There are a number of variables involved in the most common head hour or cost based agency compensation models being: salary costs, billable hours per year, overhead and profit margin. Each of these are often contested in negotiations, but one of the least understood and often overlooked is the overhead factor.
I have written about the elements that comprise the overhead factor previously.
But miscalculating the overhead factor or incorrectly allowing for this in the compensation negotiations can have a dramatic impact on the agencies profitability and sustainability.
If only agency overhead factors were this transparent and illuminating many of these issues would not exist.
The agency overhead is the cost of business as a proportion of the direct salary cost for the business. Salary costs are divided into two types: billable salaries and non-billable salaries, with the non-billable included as part of the cost of business.
The overhead is expressed as a percentage of the cost of business by the billable salary cost. Therefore if the cost of business and the salary cost is the same it is an overhead of 100% and if the the cost of business is half the cost of billable salaries the overhead is 50%.
So what is the standard overhead rate?
It is impossible to prescribe an overhead rate because as you see it is a factor of the cost of business which varies by location, real estate costs, cost of living and salary levels. Markets with low salary rates and high cost of living such as real estate costs have a higher overhead rate than countries with high salaries.
For creative agencies we typically see overheads range between 80% and 120% of billable salary costs. Interestingly, one of the factors influencing the overhead rate is the size of the clients’ business, with larger advertisers enjoying lower overhead rates at the expense of the agency’s smaller clients.
Often higher overhead rates are found with media agencies where there are significantly higher up-front costs of business with investment in proprietary media research and cash reserves required for buying media on terms.

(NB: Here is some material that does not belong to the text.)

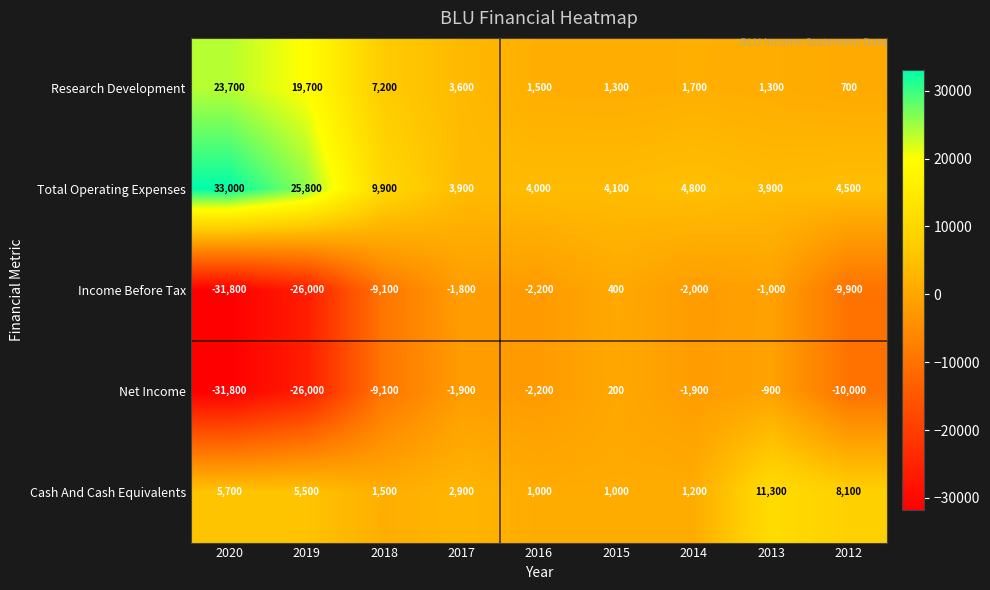

What is the difference between the second highest and second lowest values in the Total Operating Expenses series?

21900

We have seen situations where lower overheads were obtained with the client providing some of the cost of business, most notably where the agency was provided office space within the advertisers’ premises, including utilities, which provided a significant reduction in business costs for the agency.

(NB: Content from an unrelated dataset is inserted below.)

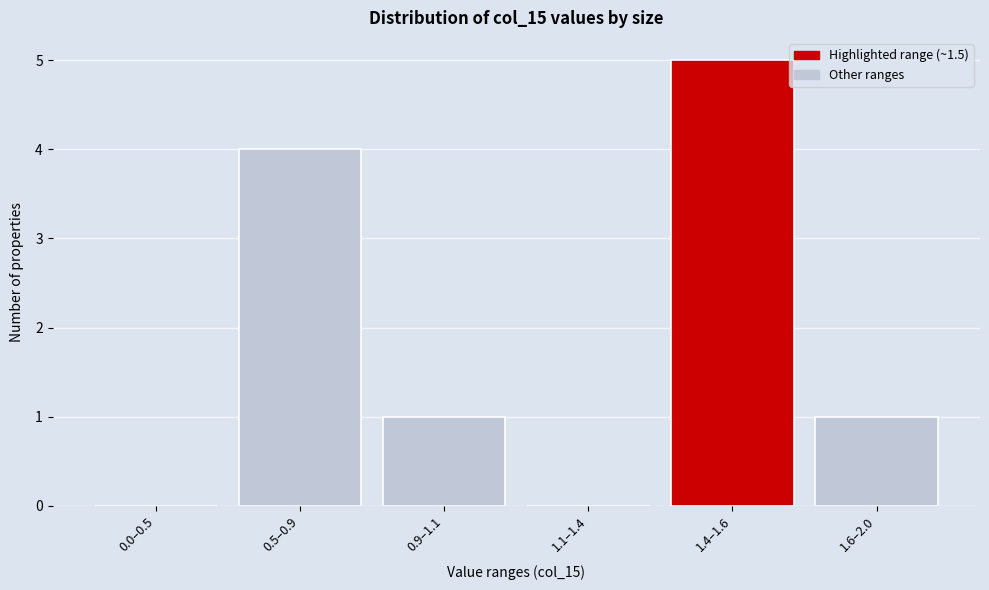

Reading left to right, extract all data points from this chart.

0.0–0.5=0	0.5–0.9=4	0.9–1.1=1	1.1–1.4=0	1.4–1.6=5	1.6–2.0=1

But more often than not we have seen overheads (and profit) become the negotiation focus to an unsustainably low level. This is usually because unlike salaries and resources, it is a single metric and therefore simply to apply competitive pressure in a tender negotiation.
In some cases when discussing this with procurement professionals, they have gloated at the ‘result” they have achieved in negotiations with agencies yielding overheads of 50% or less. Taking the overhead and profit out of context like this makes the number meaningless.
The overhead factor is a definable financial metric and by agencies accepting a multiple lower than their business cost means that their overall compensation is also reduced, often to a point where it is financial unsustainable, unless the agency is able to reduce salary costs with lower cost and therefore lower quality staff, or by increasing revenue in other more vulnerable areas such as production, or at the expense of other agency clients.
I remember a conversation with a CFO who was saying that he was happy that by removing many of the costs from the agency overhead such as staff and business development, network fees and the like they were able to reduce the agency fee by almost 15%. This from the same organisation whose marketing team were constantly complaining about their agency’s high turnover of staff, disputes over production fees and difficulties getting senior resources on their business.
“As you sow, so shall you reap” – Galatians VI
What overheads and profit multiples do you think are realistic or acceptable?